Ken Loach eviscerates the gig economy in this vérité masterpiece
With all the discussion over the last decade(s) about how the one percent are cast as these nefarious villains in their high castles, scoffing at and exploiting us mere plebeians attempting to survive in this increasing problematic era of capitalism, it is (dis)comforting to know that the tradition of documenting stories of the working class among filmmakers has found many new topics to discuss in their narratives. Mike Leigh, the Dardenne brothers, and of course, Ken Loach are delving into very intricate and humanistic stories that succinctly deconstruct the world of people ever on the verge of losing it, walking that razor’s edge of some sort of viable financial stability.

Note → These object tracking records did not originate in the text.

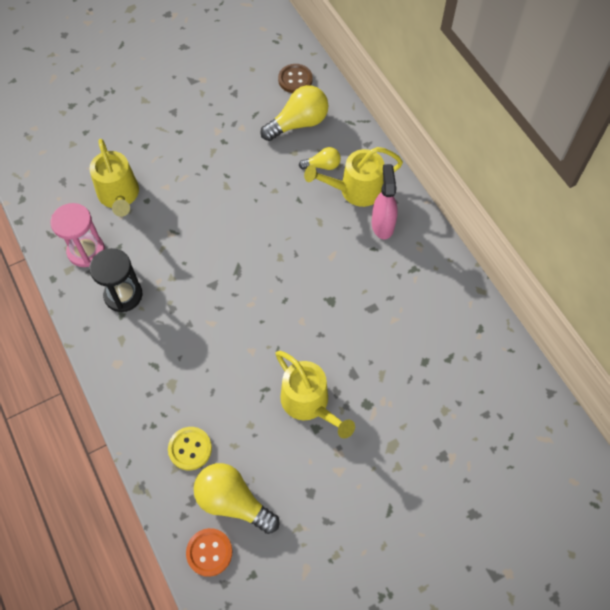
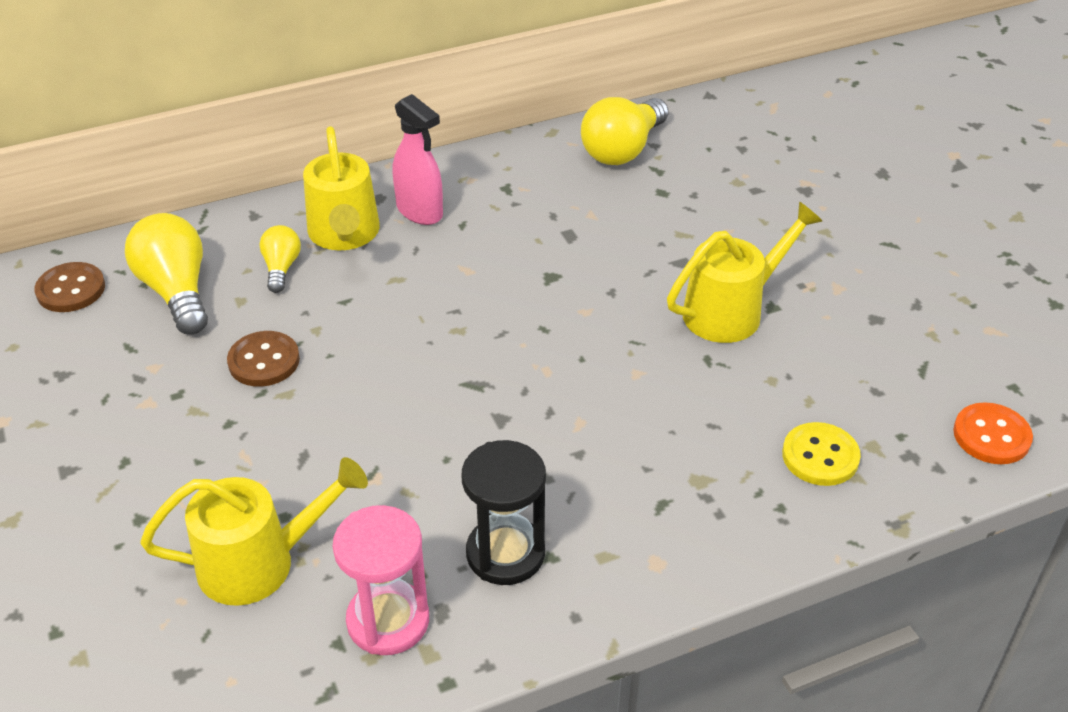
camera: 85 degrees left, 20 degrees down
(233, 501) = (904, 405): yellow light bulb -> yellow light bulb (623, 150)
(248, 172) = (264, 361): none -> brown button
(382, 225) = (420, 211): pink spray bottle -> pink spray bottle turned 135 degrees counterclockwise

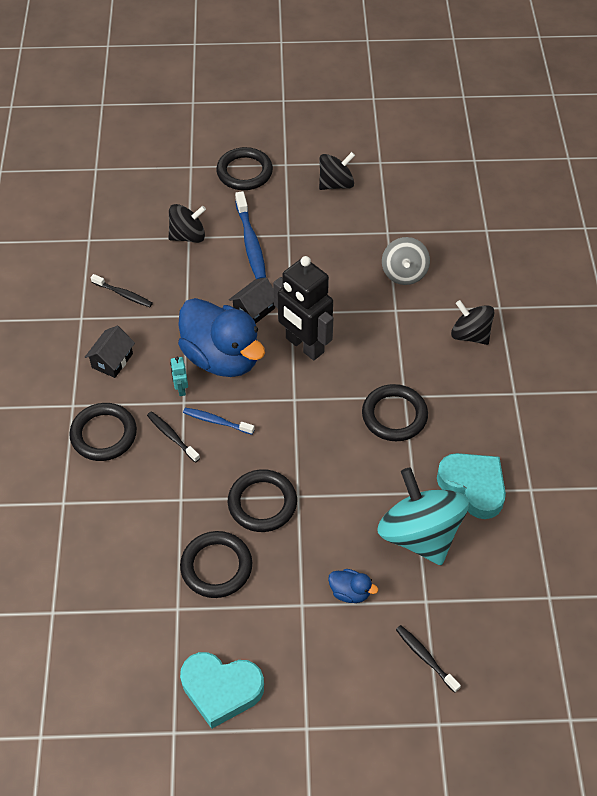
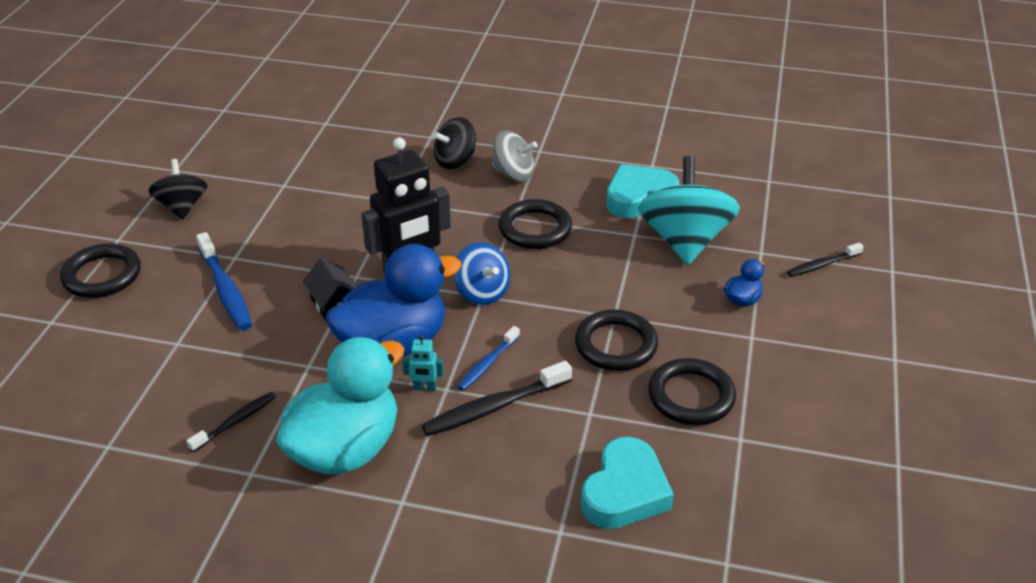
camera: 75 degrees left, 15 degrees down
(104, 434) = (465, 474): black ring -> none
(112, 361) = (345, 449): black house -> turquoise duck
(172, 436) = (494, 407): black toothbrush -> black toothbrush, size x1.63
(188, 236) = (174, 343): black spinning top -> none
(221, 689) = (847, 417): turquoise heart -> turquoise heart (625, 491)
(250, 242) = (225, 290): blue toothbrush -> blue toothbrush turned 60 degrees clockwise
(298, 398) = (482, 292): none -> blue spinning top
(404, 273) = (349, 185): grey spinning top -> grey spinning top (513, 174)
(419, 534) = (684, 241): turquoise spinning top -> turquoise spinning top turned 105 degrees clockwise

Loach’s latest compassionate salvo concerns a family trying to get by in post-industrial Gateshead in the northeast of England. Husband Ricky (Hitchen) has just got on as a driver for an Amazon-like parcel delivery service. He’s even invested in buying his own van, thereby creating a risk of impending financial crisis if he does not deliver the goods (Loach goes out of his way to assert that these people, these people who are delivering these items, your hand lotion, your dog treats, to you every day, are actually human beings). It’s his treatise on this type of Instacart culture, and it is quietly and magnificently compelling. Ricky’s wife Abbie (Honeywood) works as a hospice caregiver, making house calls to her elderly clients, but since Ricky sold their car to purchase the delivery van, she has to take the bus, which causes stress and delays her appointments. Their two children are dealing with their own issues, as the teenage son is involved in a physical altercation with a teacher and then gets arrested for shoplifting. The younger daughter is mutely having her own breakdown, witness to a family she is seeing becoming unmoored by inner and outside forces she doesn’t quite understand.

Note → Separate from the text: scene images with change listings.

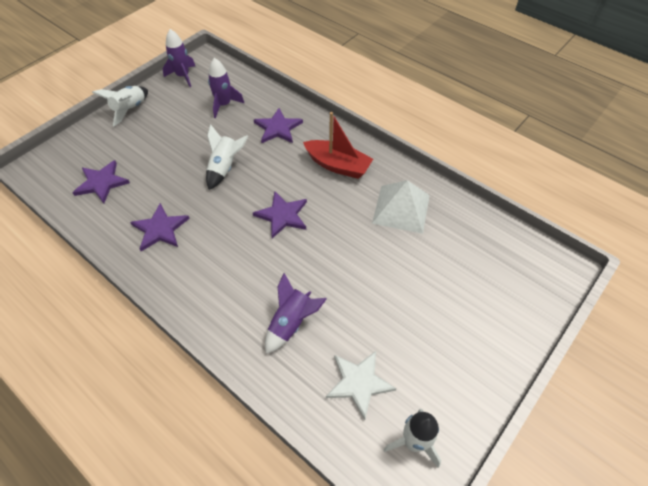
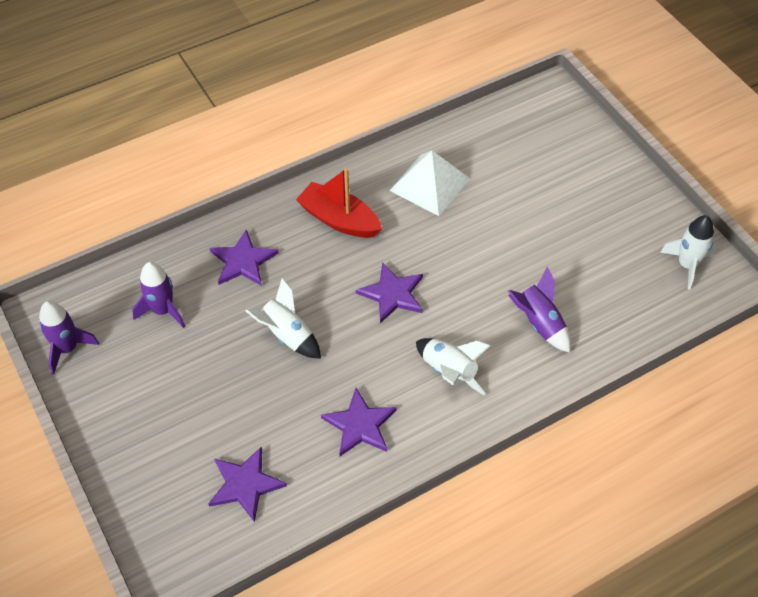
camera: 70 degrees left, 0 degrees up
(130, 109) = (106, 430): white rocket -> white rocket (448, 371)
(338, 165) = (339, 219): red boat -> red boat turned 105 degrees counterclockwise
(359, 383) = (621, 286): white star -> none

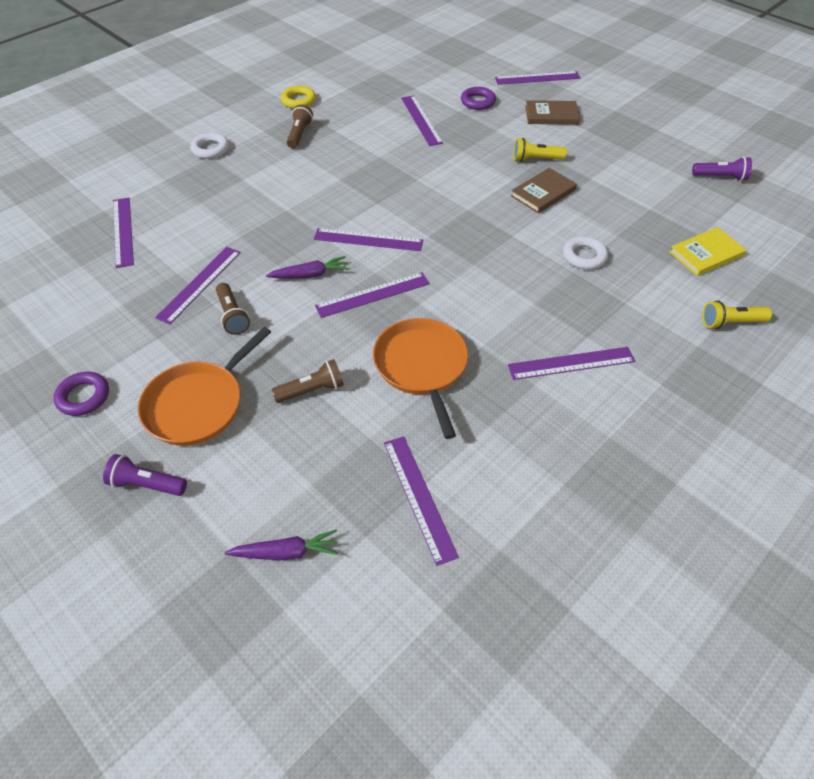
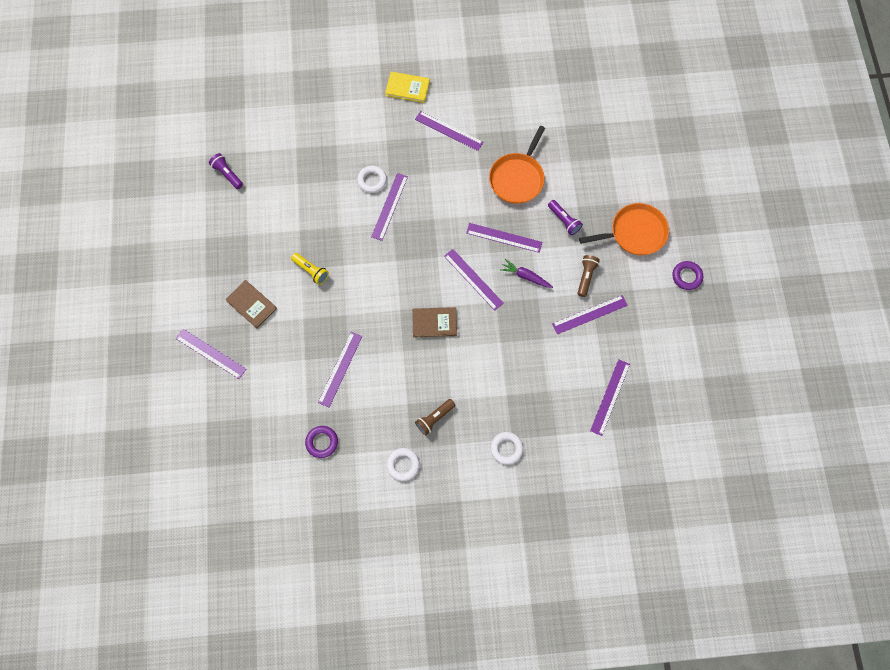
camera: 140 degrees left, 20 degrees up
(147, 484) = (679, 206): purple flashlight -> purple flashlight (564, 220)
(286, 552) = (639, 138): purple carrot -> none
(298, 101) = (403, 464): yellow ring -> white ring
(312, 390) = (577, 202): brown flashlight -> none
(419, 497) = (571, 122): purple ruler -> purple ruler (389, 206)
(478, 102) = (282, 359): purple ring -> purple ring (322, 442)
(543, 193) = (340, 240): brown book -> brown book (434, 323)
(706, 254) = (310, 136): yellow book -> yellow book (407, 88)
(730, 323) = (353, 96): yellow flashlight -> none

Loach is a master of depicting working class families and how they bear the emotional weight of humanity, only to have it come back to haunt them, as society breaks them down to a shell, lashing out against the ones they love. As you might be able to discern, this is not an easy film, but it is a brilliant film, and one that encompasses an aspect of the contemporary world with both grace and fisticuffs. While the title references that card that may stick on your door, alerting you to a missed item, the resonance of those words carry a weight in this film. And while Loach tends to pile on tragic misfortunes to his characters (a continuing commentary, it seems, on his worldview), there are sparks of light. They are sparks of the aspects of the human condition that can never be extinguished.